### WORK ITEM
Retype every record that appears below, unchanged.

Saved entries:
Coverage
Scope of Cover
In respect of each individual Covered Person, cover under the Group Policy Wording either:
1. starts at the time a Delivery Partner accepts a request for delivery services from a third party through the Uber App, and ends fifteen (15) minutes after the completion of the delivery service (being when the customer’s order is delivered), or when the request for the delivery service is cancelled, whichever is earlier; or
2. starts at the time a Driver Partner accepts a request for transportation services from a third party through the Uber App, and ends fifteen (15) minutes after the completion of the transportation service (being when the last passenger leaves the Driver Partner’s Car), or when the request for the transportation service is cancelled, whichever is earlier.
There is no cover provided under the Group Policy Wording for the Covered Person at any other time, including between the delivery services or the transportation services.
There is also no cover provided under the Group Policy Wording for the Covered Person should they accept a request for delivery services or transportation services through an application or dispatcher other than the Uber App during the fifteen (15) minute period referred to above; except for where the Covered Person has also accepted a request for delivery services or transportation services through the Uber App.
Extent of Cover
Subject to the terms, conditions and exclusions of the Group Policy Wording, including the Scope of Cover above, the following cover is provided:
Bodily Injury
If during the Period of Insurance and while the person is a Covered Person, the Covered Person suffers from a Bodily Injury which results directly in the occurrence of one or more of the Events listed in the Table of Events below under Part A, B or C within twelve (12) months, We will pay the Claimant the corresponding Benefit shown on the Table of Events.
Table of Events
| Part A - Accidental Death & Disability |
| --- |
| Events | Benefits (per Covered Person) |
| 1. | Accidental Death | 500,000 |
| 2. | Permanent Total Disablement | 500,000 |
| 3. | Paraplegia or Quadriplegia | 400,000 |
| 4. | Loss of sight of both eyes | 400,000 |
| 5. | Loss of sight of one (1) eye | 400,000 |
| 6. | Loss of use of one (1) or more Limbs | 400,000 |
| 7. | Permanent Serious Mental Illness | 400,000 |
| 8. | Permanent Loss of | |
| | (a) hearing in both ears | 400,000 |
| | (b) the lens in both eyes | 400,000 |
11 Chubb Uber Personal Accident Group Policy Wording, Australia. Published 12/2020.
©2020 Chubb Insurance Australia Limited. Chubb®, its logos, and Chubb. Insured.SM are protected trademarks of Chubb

### OUTPUT FOR THIS EXERCISE
Coverage
Scope of Cover
In respect of each individual Covered Person, cover under the Group Policy Wording either:
1. starts at the time a Delivery Partner accepts a request for delivery services from a third party through the Uber App, and ends fifteen (15) minutes after the completion of the delivery service (being when the customer’s order is delivered), or when the request for the delivery service is cancelled, whichever is earlier; or
2. starts at the time a Driver Partner accepts a request for transportation services from a third party through the Uber App, and ends fifteen (15) minutes after the completion of the transportation service (being when the last passenger leaves the Driver Partner’s Car), or when the request for the transportation service is cancelled, whichever is earlier.
There is no cover provided under the Group Policy Wording for the Covered Person at any other time, including between the delivery services or the transportation services.
There is also no cover provided under the Group Policy Wording for the Covered Person should they accept a request for delivery services or transportation services through an application or dispatcher other than the Uber App during the fifteen (15) minute period referred to above; except for where the Covered Person has also accepted a request for delivery services or transportation services through the Uber App.
Extent of Cover
Subject to the terms, conditions and exclusions of the Group Policy Wording, including the Scope of Cover above, the following cover is provided:
Bodily Injury
If during the Period of Insurance and while the person is a Covered Person, the Covered Person suffers from a Bodily Injury which results directly in the occurrence of one or more of the Events listed in the Table of Events below under Part A, B or C within twelve (12) months, We will pay the Claimant the corresponding Benefit shown on the Table of Events.
Table of Events
| Part A - Accidental Death & Disability |
| --- |
| Events | Benefits (per Covered Person) |
| 1. | Accidental Death | 500,000 |
| 2. | Permanent Total Disablement | 500,000 |
| 3. | Paraplegia or Quadriplegia | 400,000 |
| 4. | Loss of sight of both eyes | 400,000 |
| 5. | Loss of sight of one (1) eye | 400,000 |
| 6. | Loss of use of one (1) or more Limbs | 400,000 |
| 7. | Permanent Serious Mental Illness | 400,000 |
| 8. | Permanent Loss of | |
| | (a) hearing in both ears | 400,000 |
| | (b) the lens in both eyes | 400,000 |
11 Chubb Uber Personal Accident Group Policy Wording, Australia. Published 12/2020.
©2020 Chubb Insurance Australia Limited. Chubb®, its logos, and Chubb. Insured.SM are protected trademarks of Chubb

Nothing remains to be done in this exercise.